The break did nothing to change my luck. The black cloud has followed for the past four days culminating in Monday, the busiest day of the week. I seem to attract the nursing home patients with the Do Not Resuscitate order that is mysteriously absent from the nursing home chart only to be found after I've intubated the patient, put in the central line and admitted to the ICU. Unbelievable. Today I was 1 for 2 (thankfully, the hospice nurse poked her head in at the right time to save me from batting 1.000).
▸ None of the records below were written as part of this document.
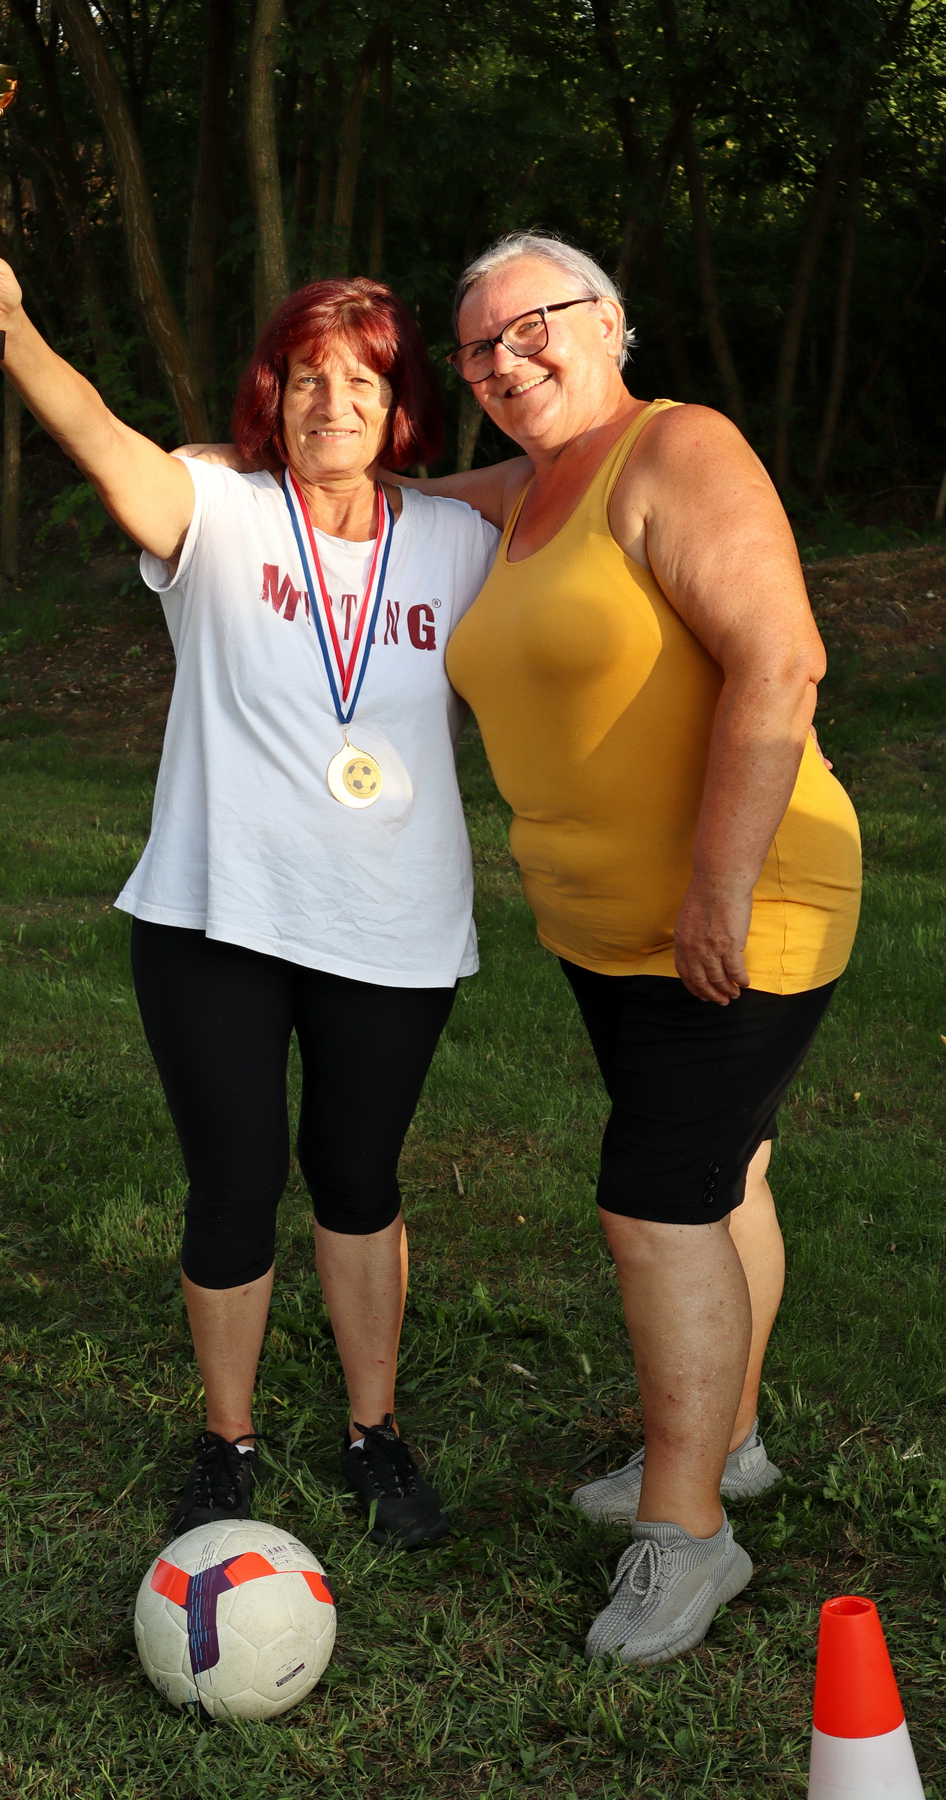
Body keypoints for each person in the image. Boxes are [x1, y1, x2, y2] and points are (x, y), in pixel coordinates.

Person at [0, 227, 499, 1551]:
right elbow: (100, 437)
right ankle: (227, 1441)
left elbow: (570, 470)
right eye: (306, 378)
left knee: (359, 1177)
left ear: (400, 401)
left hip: (394, 921)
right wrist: (13, 329)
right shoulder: (217, 508)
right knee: (234, 1183)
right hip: (215, 915)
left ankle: (374, 1432)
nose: (332, 403)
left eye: (362, 381)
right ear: (270, 393)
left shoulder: (458, 539)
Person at [396, 230, 861, 1663]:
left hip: (739, 912)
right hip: (606, 934)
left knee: (656, 1202)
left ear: (607, 321)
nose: (504, 360)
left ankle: (689, 1533)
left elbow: (780, 659)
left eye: (530, 326)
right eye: (478, 347)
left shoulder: (675, 450)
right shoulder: (524, 491)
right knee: (727, 1175)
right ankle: (730, 1444)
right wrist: (228, 457)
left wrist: (718, 888)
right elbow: (363, 498)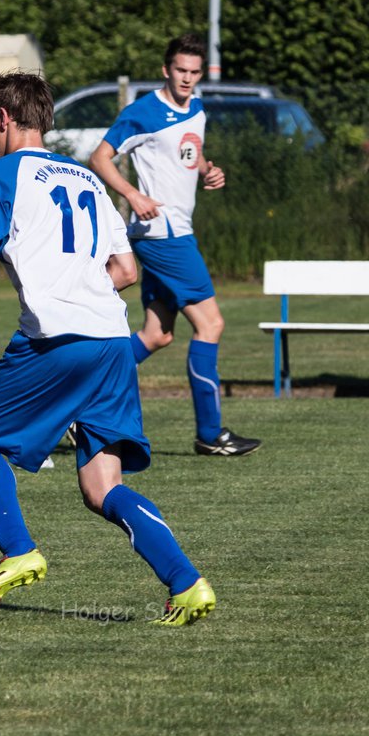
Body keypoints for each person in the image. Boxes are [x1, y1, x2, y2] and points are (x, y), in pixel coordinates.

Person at [0, 69, 215, 625]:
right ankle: (186, 582)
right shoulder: (89, 179)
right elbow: (123, 269)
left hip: (55, 339)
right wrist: (75, 276)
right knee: (101, 485)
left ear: (3, 119)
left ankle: (18, 550)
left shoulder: (0, 176)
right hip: (113, 341)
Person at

I was at a funeral for a friend of mine and got together with some high school buddies that I hadn't seen for awhile and my old cross county/track coach who was like a second father through my high school years, and he asked me if I take the work home with me. Well, I certainly don't take it, I would rather leave it behind, but sometimes it follows me. Cheers.
Comments
I'm not going to pretend that my Monday spent behind a Canon 20D, trying to get a baby to foam the perfect spit bubbles, while the model Mom (hot) places her into the crib at the perfect angle is equal to that.
Cheers all the same.
Posted by: seed | November 25, 2008 9:09 AM
It's a fine line. You can't try to just leave it at work. It's necessary to process it somehow. How you process it is what you'll need to discover. Everyone does it differently.
My work is different than yours. I don't have a chance to help them beforehand. I just see the aftermath.
However, it sounds like you're off to a good start. It's when you stop sipping the McCallan that it's a problem.
Posted by: ~Easy | November 26, 2008 8:03 AM
And I thought my job was difficult. You reminded me of my mom's job as a pediatric social worker who had to make the tough call to remove children from abusive homes and provide support to children with terminal illnesses. You are a stronger man than I.